# Transformation of field strength tensor in non-abelian gauge theory

The field strength tensor is defined as

$$F_{\mu\nu}^a=\partial_\mu A^a_\nu-\partial_\nu A^a_\mu +g f^{abc} A_\mu^b A_\nu^c$$

where $$f^{abc}$$ are the antisymmetric structure constants and $$A_\mu^a$$ the gauge fields which transform as follows:

$$A_\mu^a\rightarrow A^a_\mu+\frac{1}{g}\partial_\mu \alpha^a-f^{abc}\alpha^b A_\mu^c$$

where $$\alpha^a$$ is infinitesimal and parameterizes the gauge transformation.

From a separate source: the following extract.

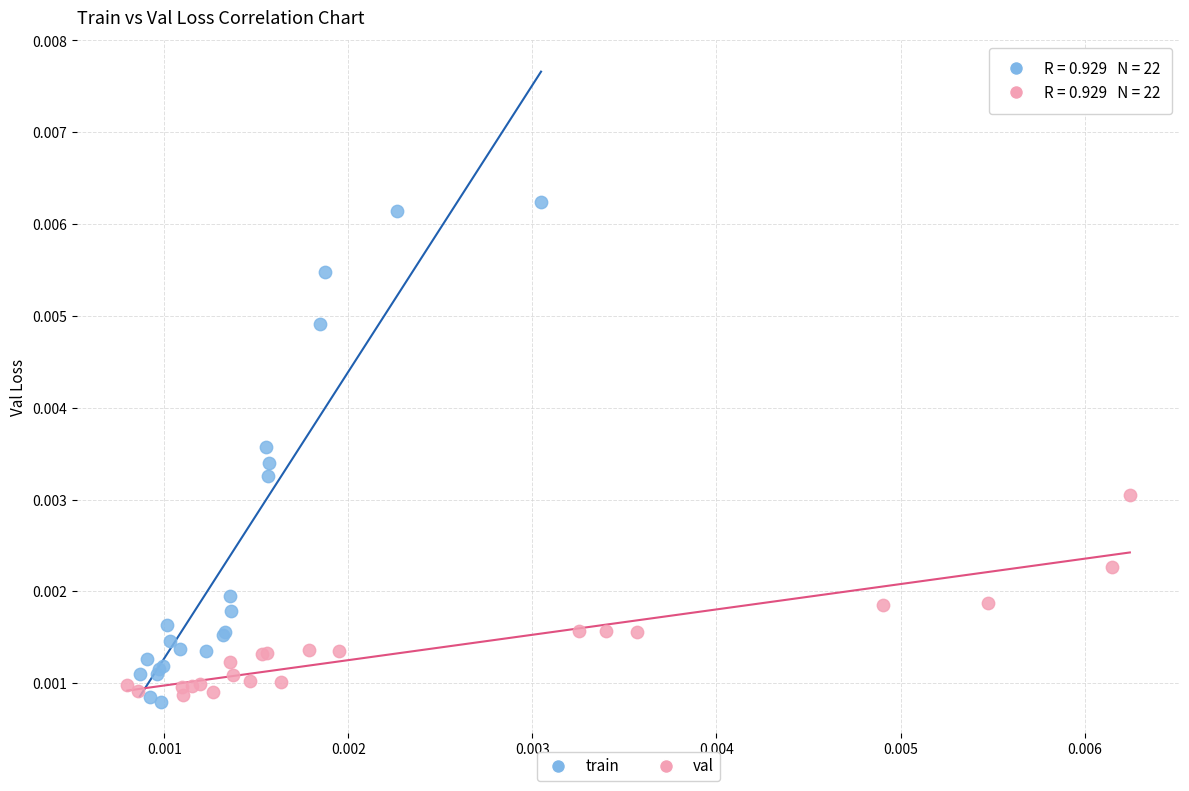

Which series has the widest spread of Y values?

train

For example a field transforms as $$\psi\rightarrow U\psi$$, where $$U=\exp i\alpha^a T^a\approx 1 +i\alpha^a T^a$$, where $$T^a$$ are the generators.

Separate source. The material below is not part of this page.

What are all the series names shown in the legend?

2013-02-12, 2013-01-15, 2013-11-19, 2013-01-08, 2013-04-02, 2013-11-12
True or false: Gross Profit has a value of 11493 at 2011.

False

I want to calculate the transformation of $$F^a_{\mu\nu}$$ by plugging in the transformation of $$A_\mu^a$$:

$$F_{\mu\nu}^a\rightarrow \partial_\mu (A^a_\nu+\frac{1}{g}\partial_\nu \alpha^a-f^{abc}\alpha^b A_\nu^c)-\partial_\nu (A^a_\mu+\frac{1}{g}\partial_\mu \alpha^a-f^{abc}\alpha^b A_\mu^c) +g f^{abc} (A^b_\mu+\frac{1}{g}\partial_\mu \alpha^b-f^{bde}\alpha^d A_\mu^e) (A^c_\nu+\frac{1}{g}\partial_\nu \alpha^c-f^{chi}\alpha^h A_\nu^i)\\ = F_{\mu\nu}^a-f^{abc}\alpha^b(\partial_\mu A_\nu^c-\partial_\nu A_\mu^c)-f^{chi}\alpha^h gf^{abc}(A_\mu^b A_\nu^i-A_\mu^i A_\nu^b)$$

The last term cannot be correct, since I know that the correct answer is:

$$F_{\mu\nu}^a\rightarrow F_{\mu\nu}^a-f^{abc}\alpha^b(\partial_\mu A_\nu^c-\partial_\nu A_\mu^c+g f^{cde}A_\mu^dA_\nu^e)$$

Can you spot my mistake?

I haven't checked the algebra, but often in these kinds of calculations you need to use the Jacobi identity, $$$$𝑓^{𝑎𝑑𝑒}𝑓^{𝑏𝑐𝑑}+𝑓^{𝑏𝑑𝑒}𝑓^{𝑐𝑎𝑑}+𝑓^{𝑐𝑑𝑒}𝑓^{𝑎𝑏𝑑}=0.$$$$ It would conceptually make sense if you end up needing to use it here, since the Jacobi identity is needed for $$𝑓^{𝑎𝑏𝑐}$$ to be the structure constants for a legitimate Lie algebra, which is necessary for $$F^{a}_{\mu\nu}$$ to transform properly.